BY next weekend, every spare moment will be consumed by festive duties. Here’s how to enjoy your last bit of free time unbesmirched by Christmas.

Savour a peaceful walk through town

Currently you can stroll through your town centre with relatively minimal bustling. That won’t last. As Christmas approaches, the streets will be filled with market stalls selling shit nobody wants, and dawdling shoppers clogging up the pavement. You’re better off staying at home until January, so make the most of this final amble.

Gaze adoringly at your bank balance

God, would you just look at it. It’s just about in the black, and it’s even in double digits. You’ve worked really hard all year to get it into this condition, so you deserve a last, loving look before it plunges back down to minus a couple of grand. And that’s before you even factor in all the credit card debt you will undoubtedly accrue.

Bid your belt a fond farewell

You’ve had some good times this year, you and your belt. But like all good things, your time together has come to an end. You’re already filling out with mince pies, and things are only going to get more gluttonous the closer you get to the big day. Kiss it goodbye as you gently lay it into hibernation. You won’t see it again until April at the very earliest.

Take one last look at your tidy home

While not necessarily immaculate, your home is in pretty good order. The dirty dishes are sort of neatly piled up near the sink, and the floors are not strewn with scraps of wrapping paper and pine needles. This will all change in December, as you will be pressured into filling your home with pointless decorations, presents and people. Roll on the punishing misery of January.

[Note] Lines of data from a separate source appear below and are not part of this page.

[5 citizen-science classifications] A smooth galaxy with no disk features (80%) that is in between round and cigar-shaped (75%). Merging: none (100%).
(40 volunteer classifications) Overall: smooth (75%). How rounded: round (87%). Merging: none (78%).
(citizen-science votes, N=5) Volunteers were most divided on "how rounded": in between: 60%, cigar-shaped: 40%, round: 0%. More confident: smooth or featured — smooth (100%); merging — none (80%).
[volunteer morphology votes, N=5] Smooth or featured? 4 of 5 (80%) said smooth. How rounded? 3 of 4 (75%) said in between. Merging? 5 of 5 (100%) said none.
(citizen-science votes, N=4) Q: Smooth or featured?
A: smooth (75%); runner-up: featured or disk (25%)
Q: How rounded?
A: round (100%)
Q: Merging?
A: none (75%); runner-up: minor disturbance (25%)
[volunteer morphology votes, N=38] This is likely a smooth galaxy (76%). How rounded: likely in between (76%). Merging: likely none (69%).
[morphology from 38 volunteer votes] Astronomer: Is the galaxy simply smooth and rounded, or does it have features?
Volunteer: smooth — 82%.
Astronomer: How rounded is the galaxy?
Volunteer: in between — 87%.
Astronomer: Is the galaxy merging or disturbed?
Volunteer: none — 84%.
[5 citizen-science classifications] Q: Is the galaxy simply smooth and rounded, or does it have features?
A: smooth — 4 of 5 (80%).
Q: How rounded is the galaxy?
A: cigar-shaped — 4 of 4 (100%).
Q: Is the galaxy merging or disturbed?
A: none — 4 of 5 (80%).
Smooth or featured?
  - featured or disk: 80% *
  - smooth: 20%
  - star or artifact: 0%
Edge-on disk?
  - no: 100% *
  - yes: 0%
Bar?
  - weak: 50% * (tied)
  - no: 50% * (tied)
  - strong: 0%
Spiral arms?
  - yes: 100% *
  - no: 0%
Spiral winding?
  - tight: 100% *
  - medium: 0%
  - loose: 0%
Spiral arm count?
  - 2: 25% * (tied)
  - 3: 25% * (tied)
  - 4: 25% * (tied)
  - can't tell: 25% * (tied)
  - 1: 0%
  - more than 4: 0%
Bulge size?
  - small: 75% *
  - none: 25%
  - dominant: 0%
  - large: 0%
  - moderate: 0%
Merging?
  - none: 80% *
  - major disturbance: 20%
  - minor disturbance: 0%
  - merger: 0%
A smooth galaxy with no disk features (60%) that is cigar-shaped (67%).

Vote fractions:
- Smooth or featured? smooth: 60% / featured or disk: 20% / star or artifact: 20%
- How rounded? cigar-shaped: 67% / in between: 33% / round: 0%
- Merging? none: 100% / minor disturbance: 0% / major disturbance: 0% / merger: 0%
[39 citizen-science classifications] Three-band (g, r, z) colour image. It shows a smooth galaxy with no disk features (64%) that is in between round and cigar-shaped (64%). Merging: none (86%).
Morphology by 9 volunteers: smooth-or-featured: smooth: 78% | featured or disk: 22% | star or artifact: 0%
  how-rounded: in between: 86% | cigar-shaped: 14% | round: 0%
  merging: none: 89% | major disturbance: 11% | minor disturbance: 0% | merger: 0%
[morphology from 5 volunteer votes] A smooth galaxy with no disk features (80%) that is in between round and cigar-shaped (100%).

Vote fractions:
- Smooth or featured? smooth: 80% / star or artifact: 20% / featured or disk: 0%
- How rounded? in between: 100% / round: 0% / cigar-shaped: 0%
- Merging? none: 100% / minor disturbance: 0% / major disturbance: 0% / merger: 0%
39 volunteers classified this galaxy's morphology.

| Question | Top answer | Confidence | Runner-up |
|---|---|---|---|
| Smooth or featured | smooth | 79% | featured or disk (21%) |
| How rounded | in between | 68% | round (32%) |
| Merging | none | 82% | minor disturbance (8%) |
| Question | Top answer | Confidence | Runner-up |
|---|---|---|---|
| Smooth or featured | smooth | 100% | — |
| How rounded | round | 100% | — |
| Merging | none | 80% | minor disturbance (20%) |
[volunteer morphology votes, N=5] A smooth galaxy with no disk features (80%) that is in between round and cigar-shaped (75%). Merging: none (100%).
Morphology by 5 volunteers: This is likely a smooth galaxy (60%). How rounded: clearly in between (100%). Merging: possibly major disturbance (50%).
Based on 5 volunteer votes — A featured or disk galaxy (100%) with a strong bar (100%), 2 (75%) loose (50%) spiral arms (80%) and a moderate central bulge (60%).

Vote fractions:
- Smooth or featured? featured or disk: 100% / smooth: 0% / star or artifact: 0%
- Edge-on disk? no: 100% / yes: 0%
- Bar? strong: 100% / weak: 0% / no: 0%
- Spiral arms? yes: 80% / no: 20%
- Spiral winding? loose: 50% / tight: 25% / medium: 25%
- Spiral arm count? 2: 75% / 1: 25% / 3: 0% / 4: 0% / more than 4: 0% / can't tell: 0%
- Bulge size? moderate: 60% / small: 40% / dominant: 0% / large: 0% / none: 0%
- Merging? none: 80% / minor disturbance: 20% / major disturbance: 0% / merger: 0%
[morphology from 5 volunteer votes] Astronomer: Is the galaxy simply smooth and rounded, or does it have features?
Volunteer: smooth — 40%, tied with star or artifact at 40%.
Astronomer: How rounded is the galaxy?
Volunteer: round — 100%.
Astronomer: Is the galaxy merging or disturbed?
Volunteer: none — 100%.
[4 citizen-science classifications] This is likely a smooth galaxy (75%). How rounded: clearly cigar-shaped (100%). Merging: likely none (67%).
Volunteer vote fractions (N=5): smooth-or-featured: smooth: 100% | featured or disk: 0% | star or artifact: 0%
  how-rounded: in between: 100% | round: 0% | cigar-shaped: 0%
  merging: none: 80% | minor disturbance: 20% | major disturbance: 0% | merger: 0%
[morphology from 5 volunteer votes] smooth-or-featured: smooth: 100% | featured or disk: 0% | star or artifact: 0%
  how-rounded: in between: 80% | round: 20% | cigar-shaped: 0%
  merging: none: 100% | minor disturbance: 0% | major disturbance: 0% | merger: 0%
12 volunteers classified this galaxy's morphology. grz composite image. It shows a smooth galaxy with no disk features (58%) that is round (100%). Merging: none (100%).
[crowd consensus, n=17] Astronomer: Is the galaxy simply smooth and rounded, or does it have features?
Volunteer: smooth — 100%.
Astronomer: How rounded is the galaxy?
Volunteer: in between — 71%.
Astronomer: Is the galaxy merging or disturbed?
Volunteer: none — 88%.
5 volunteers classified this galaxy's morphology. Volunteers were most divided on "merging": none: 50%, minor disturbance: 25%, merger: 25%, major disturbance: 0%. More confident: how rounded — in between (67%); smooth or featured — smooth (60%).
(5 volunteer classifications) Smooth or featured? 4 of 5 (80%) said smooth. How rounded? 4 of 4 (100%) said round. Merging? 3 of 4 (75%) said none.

Relish not having to go anywhere or do anything

What do people get up to in the last weekend of November? A sweet, glorious f**k all. This is the calm before the storm of Christmas, where you will be forced to shop and wrap and endure in-laws, so savour it. Nobody would even blame you if you stayed in bed for 48 hours scrolling through your phone. You’re going to need to save your energy for the next few stressful weeks.